Symbolic solve coupled second order differential equations

[newin]

Dear all,

I have posted a similar question in another forum and the general consensus seems to suggest that it is not possible to symbolic solve a system of coupled second order different equation with damping (dissipation) and driving forces.

However, I have found in many papers and books writing out analytical formula of the solutions to the coupled equations. Attached is the system I am trying to solve. I have seen analytical formula even for one more mass. Although solving this sort of equation with two masses, no damping (dissipation) and with only one driving force is simple enough, even by hand, it is impossible to do the same for a system with two different damping constants and two driving forces. I have been trying for two weeks now, but could not figure out the solution.

Of course, I could get the numeric solution, but I could not get the result shown in Eq. 5. So, I was wondering if someone could help me with solve this analytically. Any solution to this problem would be of interest.
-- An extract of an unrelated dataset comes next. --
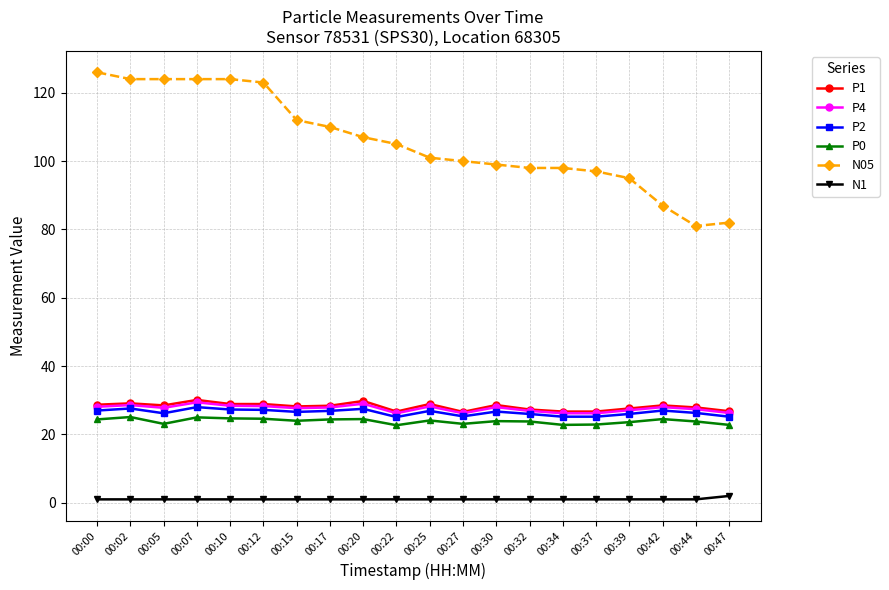

True or false: N1 and N05 intersect in this chart.

False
Any help would be gratefully appreciated! Many thanks in advance.



Newin

 

[the_wolfman]

I don't see why you can't. The algebra might get a little messy but the solution method is pretty straight forward.

Start by Laplace transforming each equation. This will give you a algebraic system of equations of the form Ax=b.
Solve this equation using standard linear algebra techniques to invert A.
Finally using an inverse Laplace transform on x_i to get x_i(t).